神戸の風土がノリよくテンポ良く紹介された一冊です。

面白グッズ、おしゃれスポット、名物グルメ等の他、例えば、この地域にはこういう〇〇があるけど、それに対して〇〇をしたらNG、こういう風に振舞ったらかっこいい、地元の人はこんな感じで捉えているというような構成が、すんなり来るのではなく、時にボケ突っ込みありの、割とコテコテ風味で押し迫ってきます。

文章から伝わる勢いまで含めて考えた場合、「割引いて読むこと」の必要性をなんとなく感じさせらるような下りもありますが、そこを面白がれるか、あるいはそこに反発してしまうかで、イメージにしても変わってくる部分はあるかもしれません。

地方ネタを一通り読んでみようと思う前から、気になる西日本の都市のうちの一つだったのが神戸でした。多少なりとも「西の横浜」的なイメージが宿るからですが、神戸側から見ると、逆に「東の神戸」が横浜だということになるんでしょうか。

なんとなく共鳴できたのは、「大阪で働く神戸人」の項です。

大阪に出るときは肩に力を入れてハイテンションを作り出すが、神戸に帰ってくるときには周りの景色を見て肩の力を抜く、ほっとして帰路に就くみたいな部分。

大阪を東京とすれば、まんま横浜都民の心情と言えなくもない雰囲気があります。

「休日に東京出るときの週休ゼロ日気分」となるあの気持ちに近いものを感じたその部分に続いて、「あぁやっぱりそういうものなのか」と思ったのは、神戸の人が関東に来るとしたら、東京より横浜に住みたいと思う傾向があるようだ、というくだり。

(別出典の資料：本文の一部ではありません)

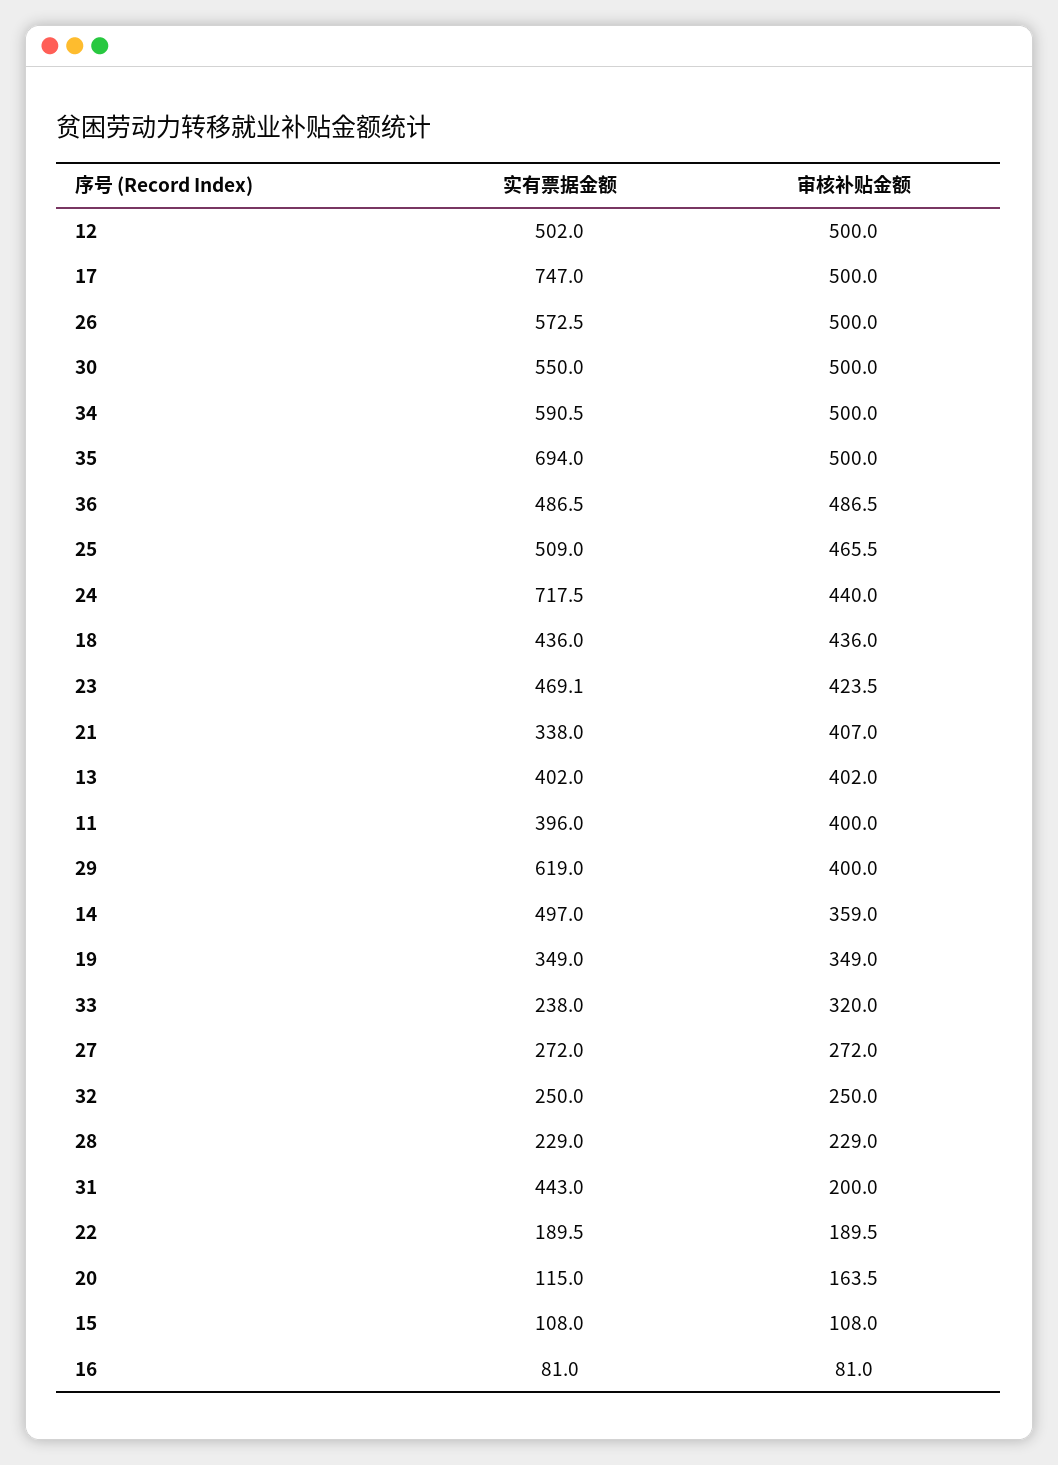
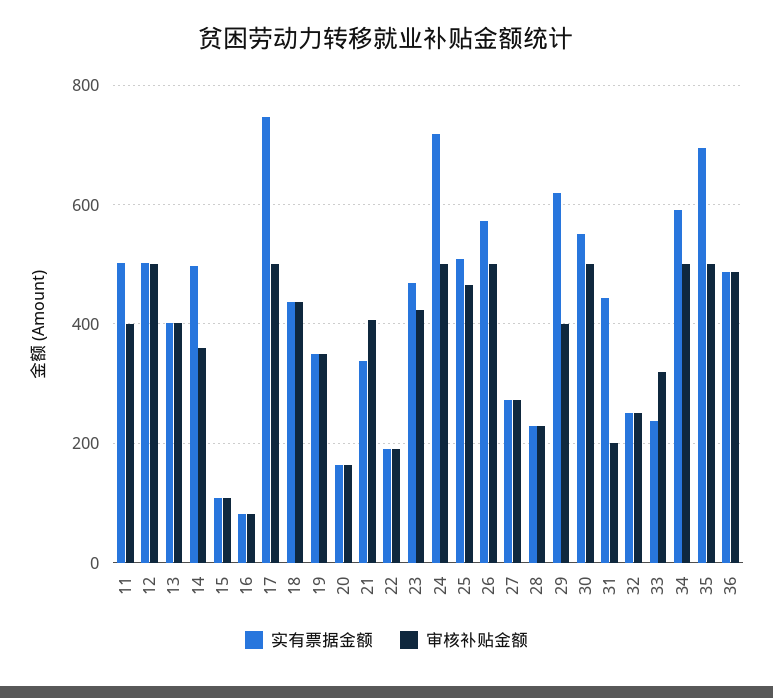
审核补贴金额, 24: 440 -> 500
实有票据金额, 11: 396 -> 500
实有票据金额, 20: 115 -> 160

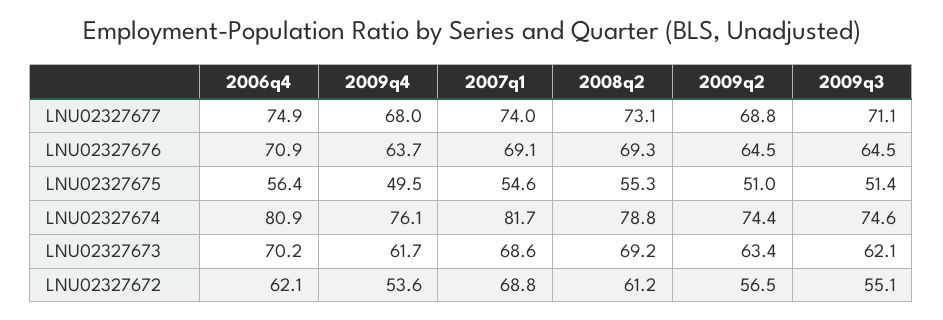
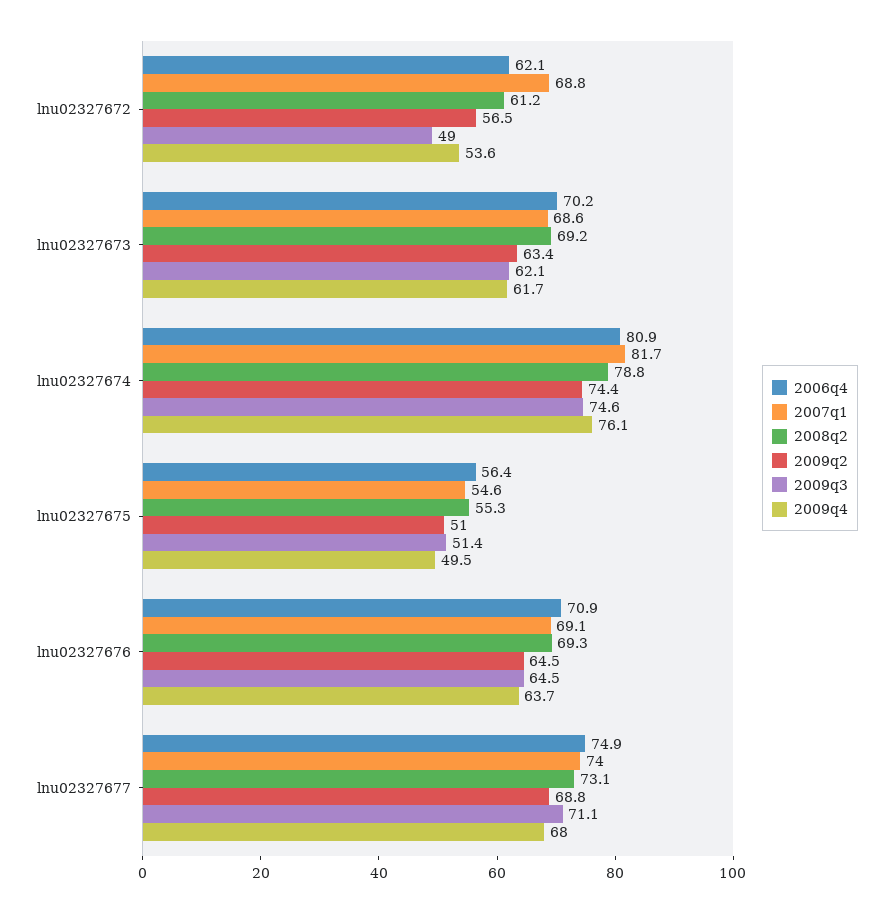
2009q3, LNU02327672: 55.1 -> 49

確かに、横浜から関西に引っ越すのであれば、神戸が住みやすい街になるんだろうなというイメージはあったりしますからね。逆もまた然りということなのでしょう。

ところにより「富士山を巡って対立してしまう」静岡県人と山梨県人の気持ちがちょっと分かったような気分になる項目もなかったわけではないですが、全体としてはぼちぼち面白かったです。